Text shown —
━━━━━━━━━━━━━━━━━━━━━━━━━━━━━━

Voting results will be published in a Current Report on Form 8-K issued by us  within four (4) business days following the annual meeting.
 
PROPOSAL 1— ELECTION OF DIRECTORS
Nominees
 
Our Bylaws provide that the Board shall consist of not less than three (3) nor more than eleven (11) directors. Vacancies on the Board may be filled only by persons elected by a majority of the remaining directors. A director elected by the Board to fill a vacancy (including a vacancy created by an increase in the Board of Directors) will serve for the remainder of one year term in which the vacancy occurred and until the director’s successor is elected and qualified.

━━━━━━━━━━━━━━━━━━━━━━━━━━━━━━

What needs to be done — Rewrite the director-election text starting at "PROPOSAL 1— ELECTION" and ending at "elected and qualified.", substituting "Charter" for "Bylaws".

━━━━━━━━━━━━━━━━━━━━━━━━━━━━━━

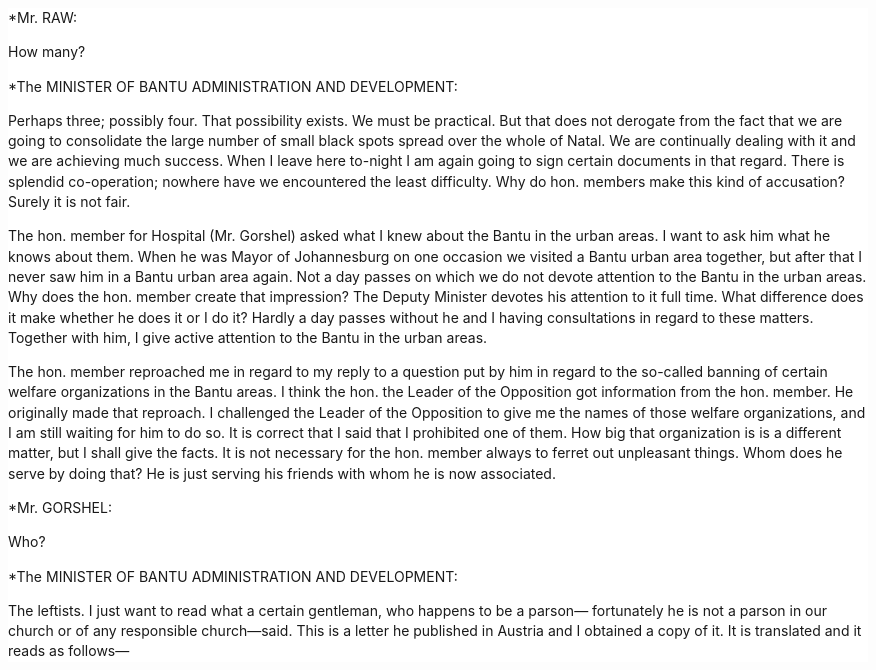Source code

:</speech>

<speech by="#raw">

<from>*Mr. <person refersTo="hansard_za">RAW</person>:</from>

<p>How many?</p>

</speech>

<speech by="#minister_of_bantu_administration_and_development">

<from>*The <person refersTo="hansard_za">MINISTER OF BANTU ADMINISTRATION AND DEVELOPMENT</person>:</from>

<p>Perhaps three; possibly four. That possibility exists. We must be practical. But that does not derogate from the fact that we are going to consolidate the large number of small black spots spread over the whole of Natal. We are continually dealing with it and we are achieving much success. When I leave here to-night I am again going to sign certain documents in that regard. There is splendid co-operation; nowhere have we encountered the least difficulty. Why do hon. members make this kind of accusation? Surely it is not fair.</p>

<p><span class="col_5667-5668" refersTo="page_0032"/>The hon. member for Hospital (Mr. Gorshel) asked what I knew about the Bantu in the urban areas. I want to ask him what he knows about them. When he was Mayor of Johannesburg on one occasion we visited a Bantu urban area together, but after that I never saw him in a Bantu urban area again. Not a day passes on which we do not devote attention to the Bantu in the urban areas. Why does the hon. member create that impression? The Deputy Minister devotes his attention to it full time. What difference does it make whether he does it or I do it? Hardly a day passes without he and I having consultations in regard to these matters. Together with him, I give active attention to the Bantu in the urban areas.</p>

<p>The hon. member reproached me in regard to my reply to a question put by him in regard to the so-called banning of certain welfare organizations in the Bantu areas. I think the hon. the Leader of the Opposition got information from the hon. member. He originally made that reproach. I challenged the Leader of the Opposition to give me the names of those welfare organizations, and I am still waiting for him to do so. It is correct that I said that I prohibited one of them. How big that organization is is a different matter, but I shall give the facts. It is not necessary for the hon. member always to ferret out unpleasant things. Whom does he serve by doing that? He is just serving his friends with whom he is now associated.</p>

</speech>

<speech by="#gorshel">

<from>*Mr. <person refersTo="hansard_za">GORSHEL</person>:</from>

<p>Who?</p>

</speech>

<speech by="#minister_of_bantu_administration_and_development">

<from>*The <person refersTo="hansard_za">MINISTER OF BANTU ADMINISTRATION AND DEVELOPMENT</person>:</from>

<p>The leftists. I just want to read what a certain gentleman, who happens to be a parson&#x2014; fortunately he is not a parson in our church or of any responsible church&#x2014;said. This is a letter he published in Austria and I obtained a copy of it. It is translated and it reads as follows&#x2014;</p>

━━━━━━━━━━━━━━━━━━━━━━━━━━━━━━

The answer —
PROPOSAL 1— ELECTION OF DIRECTORS
Nominees
 
Our Charter provide that the Board shall consist of not less than three (3) nor more than eleven (11) directors. Vacancies on the Board may be filled only by persons elected by a majority of the remaining directors. A director elected by the Board to fill a vacancy (including a vacancy created by an increase in the Board of Directors) will serve for the remainder of one year term in which the vacancy occurred and until the director’s successor is elected and qualified.